O estudo foi conduzido de 2013 a 2023. No total, 1.228 pacientes foram randomizados, com idade média de 64 anos e tempo médio em hemodiálise de aproximadamente 3,7 anos, dos quais cerca de um terço apresentava história prévia de doença cardiovascular.
- Resultados do desfecho primário: a taxa de eventos cardiovasculares graves foi menor no grupo que recebeu óleo de peixe, em comparação ao placebo (0,31 vs. 0,61 eventos por 1.000 pacientes-dia), correspondendo a uma redução absoluta do risco de 30% (hazard ratio 0,57; IC 95% 0,47–0,70). O NNT calculado para a intervenção é de 3.
- Resultados dos desfechos secundários: houve redução consistente em todos os componentes individuais do desfecho primário. O desfecho combinado de primeiro evento cardiovascular ou morte por qualquer causa também foi menor no grupo tratado. A mortalidade por todas as causas, isoladamente, foi numericamente menor no grupo óleo de peixe, porém sem atingir significância estatística.
- Segurança e eventos adversos: a incidência de eventos adversos foi semelhante entre os grupos. A adesão ao tratamento foi adequada, confirmada pelo aumento dos níveis plasmáticos de EPA entre os participantes que receberam a intervenção. Não houve aumento de sangramentos no grupo com óleo de peixe.
Perspectiva
Os resultados do PISCES sugerem que a suplementação diária de óleo de peixe (EPA e DHA) pode reduzir eventos cardiovasculares graves em pacientes com DRC em hemodiálise. Esse é um cenário em que outras estratégias preventivas falharam ou mostraram pouco efeito (https://pubmed.ncbi.nlm.nih.gov/41201837/, https://pubmed.ncbi.nlm.nih.gov/41201835/). Por se tratar de um único grande estudo com efeito muito expressivo, é prudente aguardar a replicação em novos estudos antes de incorporar essa estratégia de forma ampla à prática clínica.

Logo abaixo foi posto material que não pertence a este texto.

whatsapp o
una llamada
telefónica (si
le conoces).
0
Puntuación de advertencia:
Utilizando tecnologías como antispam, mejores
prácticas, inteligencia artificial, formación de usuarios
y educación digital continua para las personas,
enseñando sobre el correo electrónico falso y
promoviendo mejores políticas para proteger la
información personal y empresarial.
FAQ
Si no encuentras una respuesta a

A principal contraindicação à intervenção é alergia a peixes. Existe um risco teórico de sangramento, especialmente em caso de possível interação com anticoagulantes, porém esse aumento não foi confirmado no PISCES nem em outros estudos (https://pubmed.ncbi.nlm.nih.gov/30146932/, https://pubmed.ncbi.nlm.nih.gov/28552094/, https://pubmed.ncbi.nlm.nih.gov/38742535/).
Na prática, as formulações de “óleo de peixe” ou “ômega 3” disponíveis têm grande variabilidade de dose e proporção de EPA e DHA. Não é seguro assumir equivalência com o regime do PISCES sem checar o rótulo e a quantidade real de EPA e DHA (https://pubmed.ncbi.nlm.nih.gov/37610733/). Caso se opte por reproduzir o esquema do estudo, deve-se utilizar formulações que permitam atingir aproximadamente 2,4 g/dia da combinação de EPA e DHA na proporção utilizada no PISCES.